[p2p-hackers] Identity Crisis: Anonymity vs Reputation in P2P
Systems
Sam Joseph
sam at neurogrid.com
Fri Mar 19 03:30:52 UTC 2004
Hi Wes,
Wes Felter wrote:
> On Mar 18, 2004, at 1:01 PM, Sam Joseph wrote:
>
>> Interestingly they use metadata to mediate their concept of authenticity
>
> What is interesting to me is that the stuff about metadata and
> authenticity is pretty much irrelevant to the paper. If the receiver
> of the file used arbitrary criteria to decide whether the file is good
> or bad, the results would have been similar AFAICT.
I'm not quite sure what you mean by arbitrary criteria. Like deciding
whether the file was good or bad depending on the file length? If they
used arbitrary criteria then mailiciously provided files would be
accepted by the user. i.e. they'd open what they thought was some
helpful software, and find it was a worm or something.
In order to actually implement the system you would have to have some
sort of authentication server and some approach to handling the meta-data.
I think the interest comes from what type of meta-data you are using.
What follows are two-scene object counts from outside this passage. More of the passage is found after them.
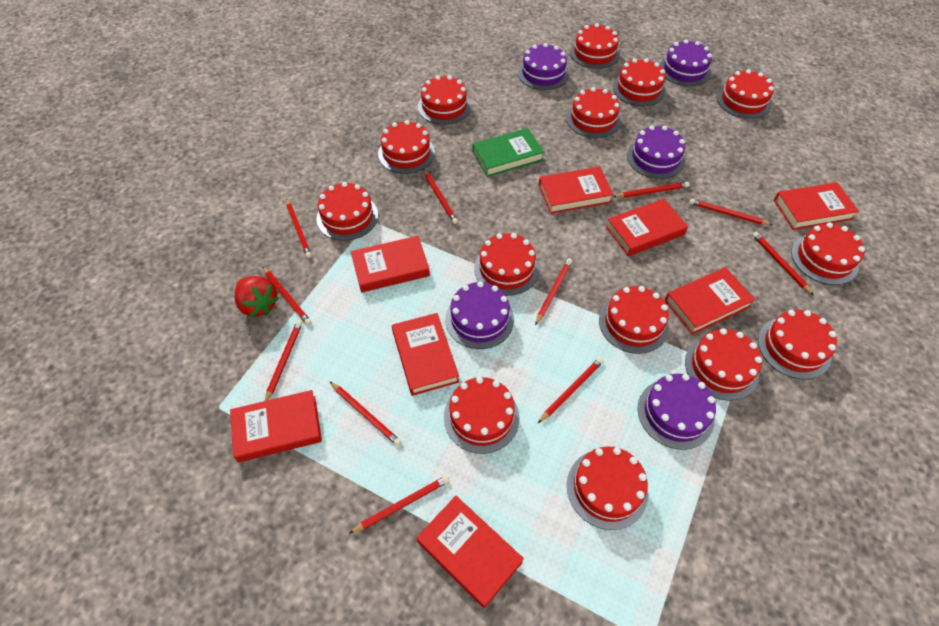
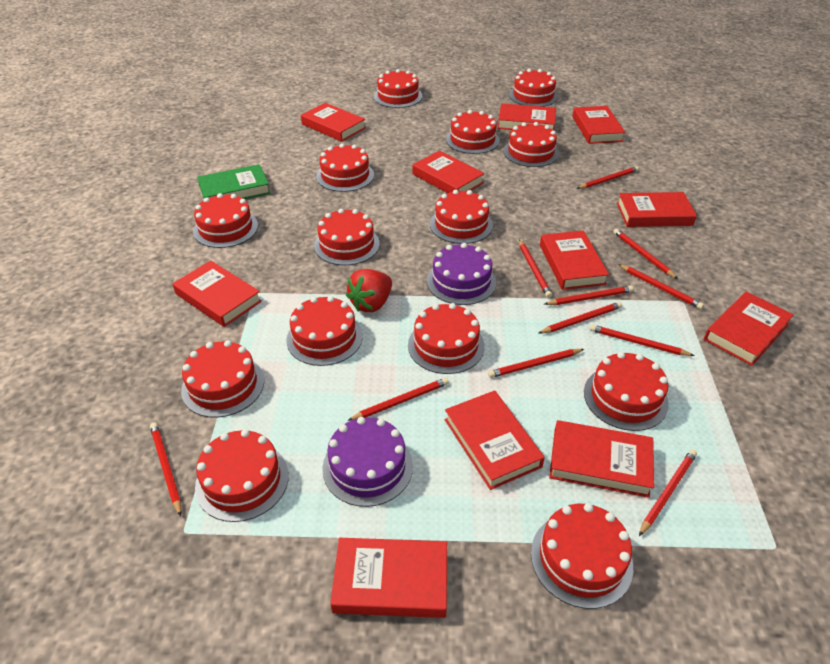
purple cake: 5 -> 2
red book: 8 -> 11

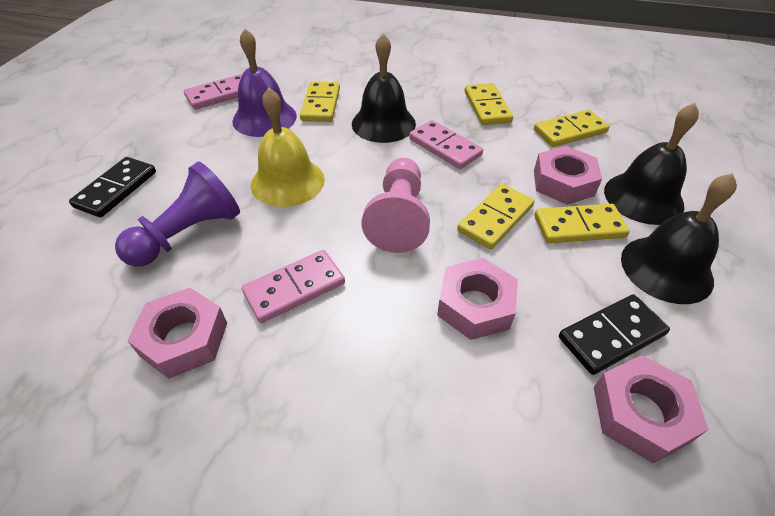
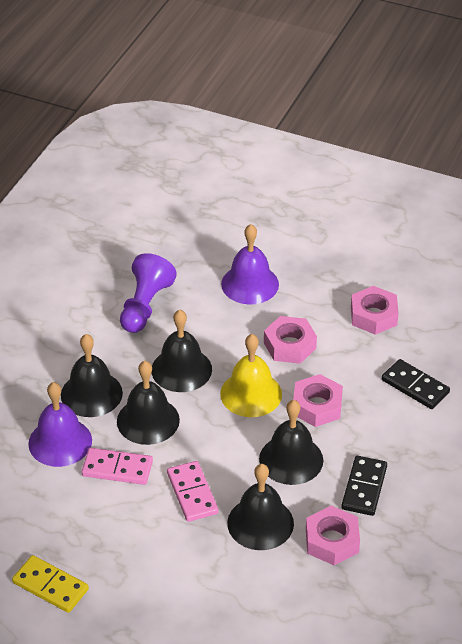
black bell: 3 -> 5
pink domino: 3 -> 2
pink pawn: 1 -> 0
purple bell: 1 -> 2
yellow domino: 5 -> 1

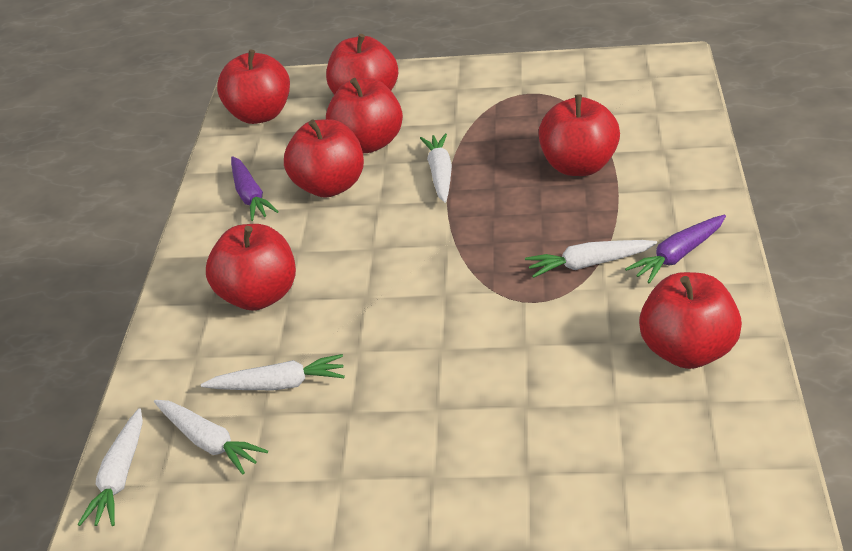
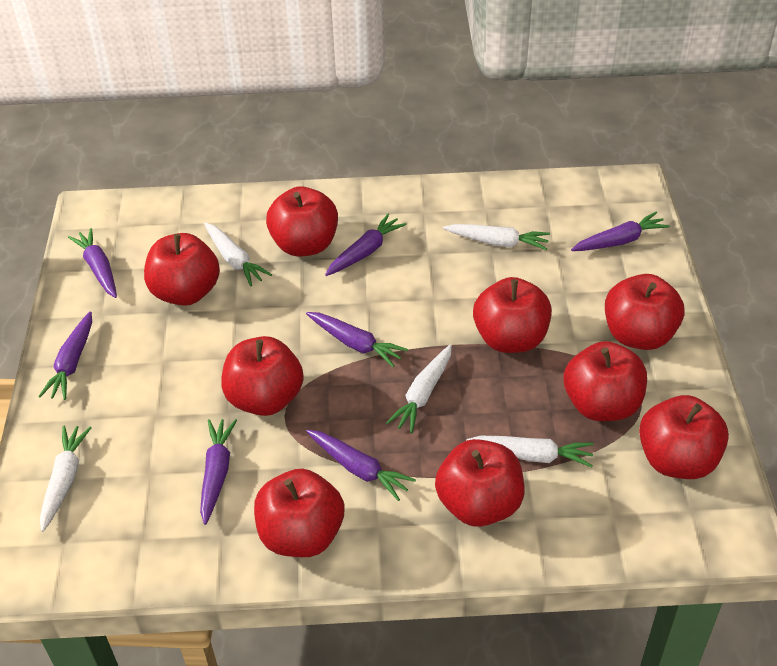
purple carrot: 2 -> 7
red apple: 7 -> 9

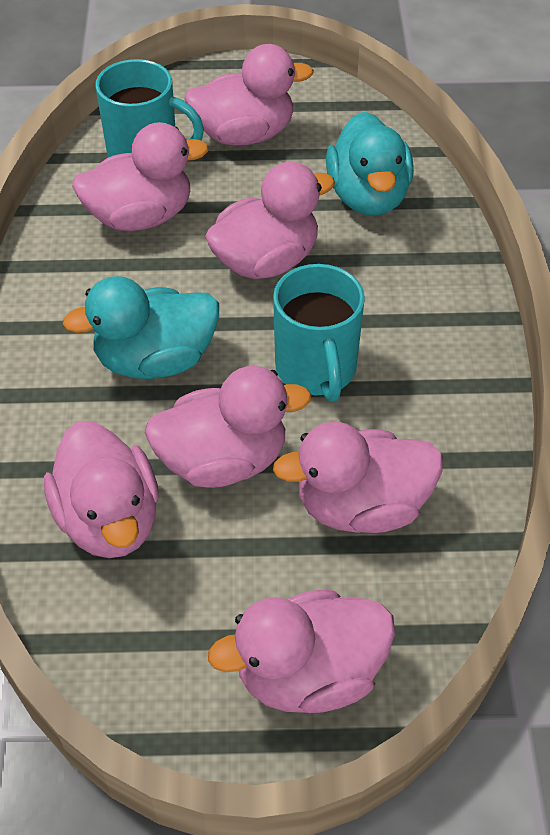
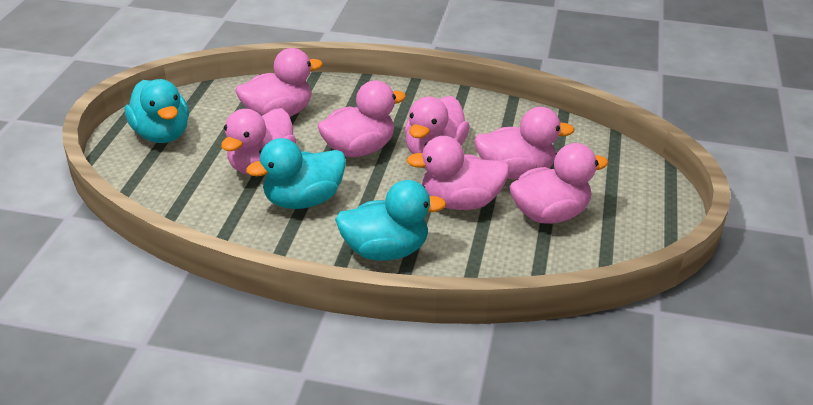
turquoise duck: 2 -> 3
turquoise mug: 2 -> 0

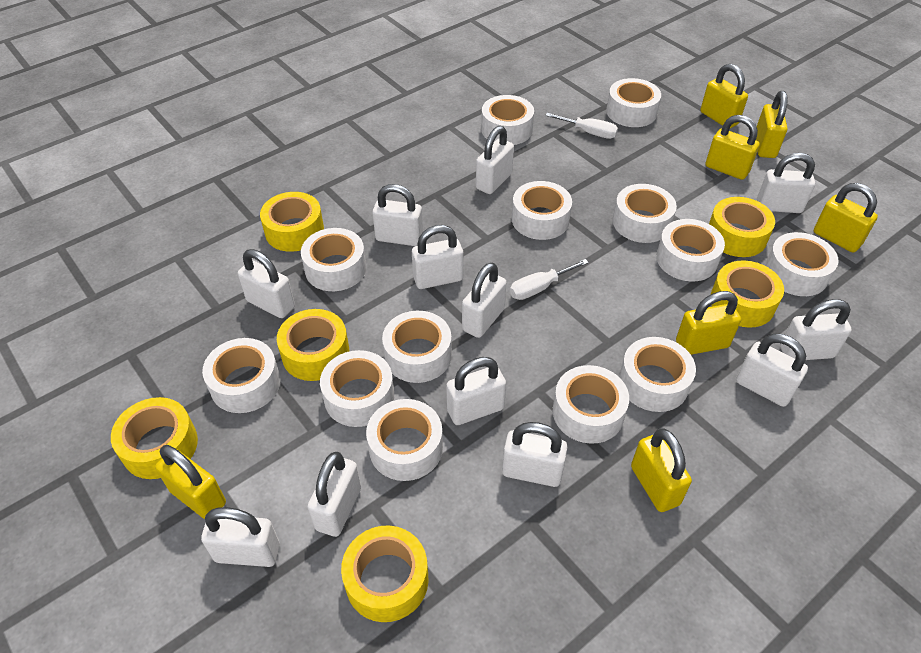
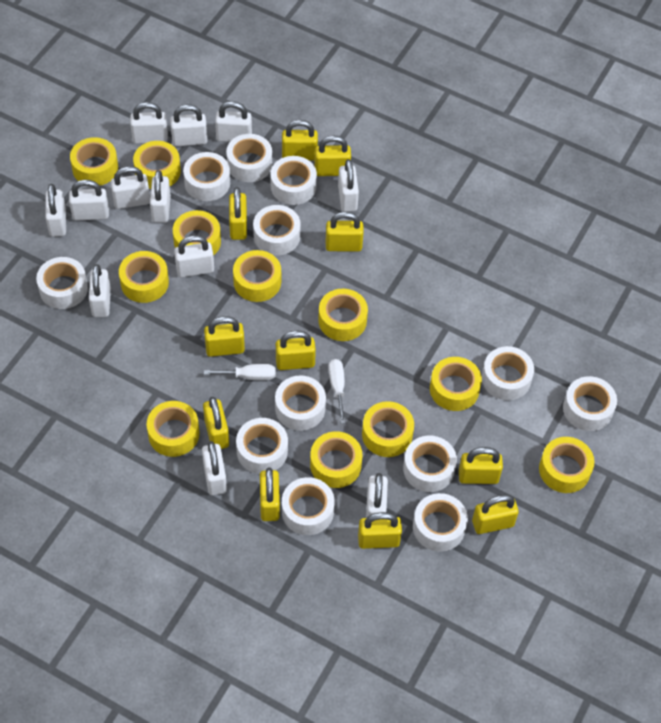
white tape: 13 -> 12
yellow padlock: 7 -> 11
yellow tape: 6 -> 11

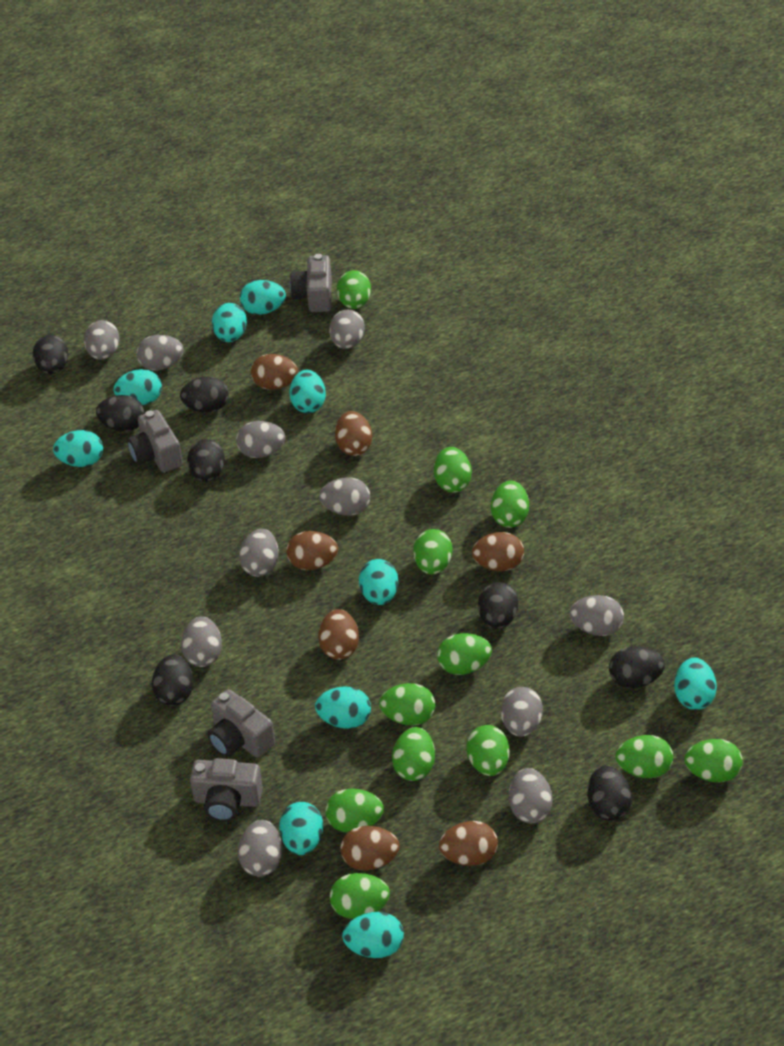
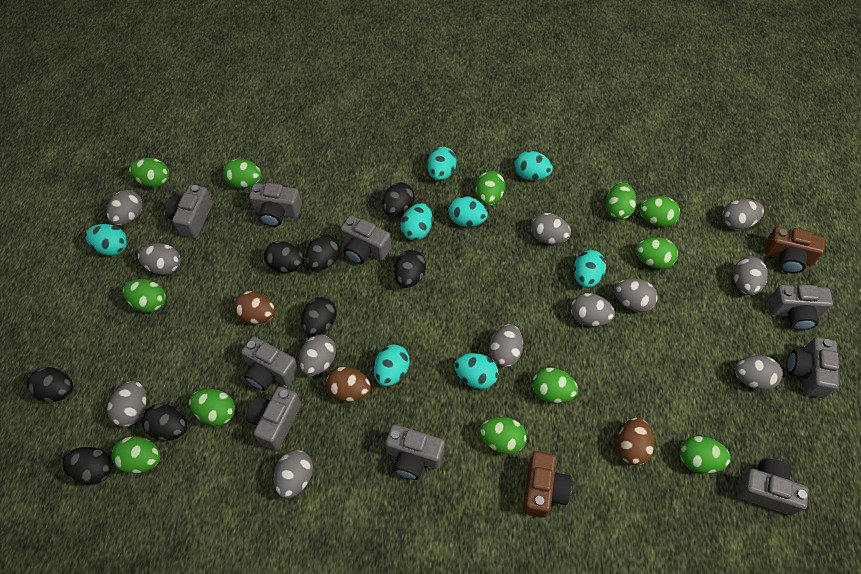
brown camera: 0 -> 2
brown egg: 7 -> 3
grey camera: 4 -> 9
grey egg: 11 -> 12
turquoise egg: 10 -> 8

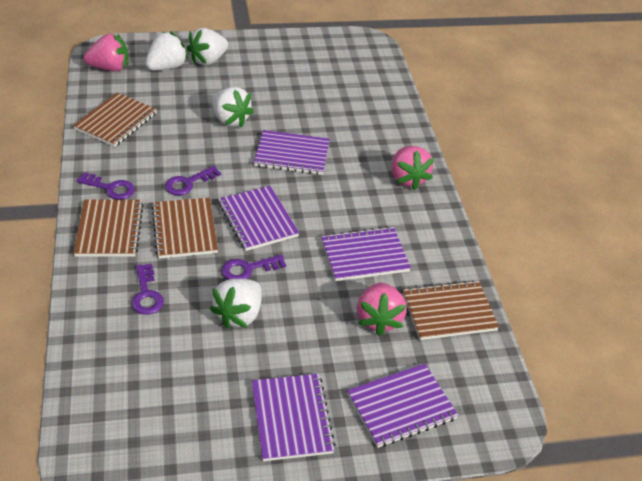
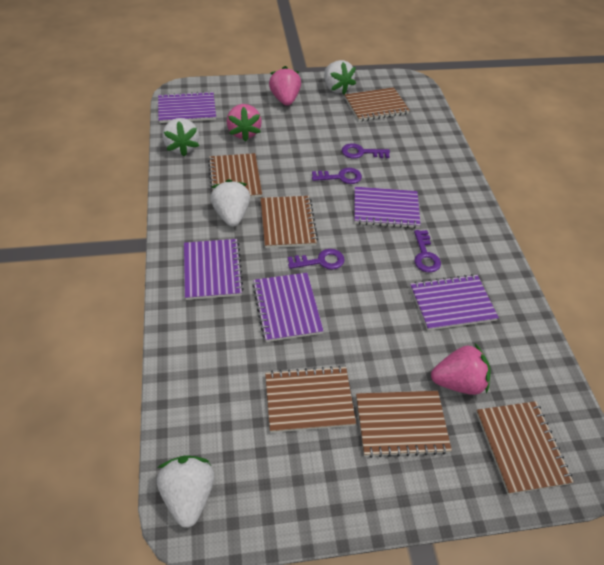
brown notebook: 4 -> 6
If your meta-data was a file hash, then you could check the integrity of
the file without having to go to some central authenticator. You'd have
a computational cost instead.
I think you could argue that meta-data was irrelevant to the paper's
results since authentication could be achieved by submitting a
downloaded file along with your serach criteria to some authority
(although I think the meta-data example makes it easier to understand
the problem they are looking at). However authentication seems to be
very strongly related to what the paper is about. Not the process of
authentication necessarily, but the cost associated with it.
And if we are seeing the results of the costs of authenticity in the
paper, then this raises the question of what types of meta-data to use,
e.g. if we say that in order for good performance we need a centrally
managed login, then systems which wanted to be totally decentralised
might restrict authentication to locally authenticable file-hashes.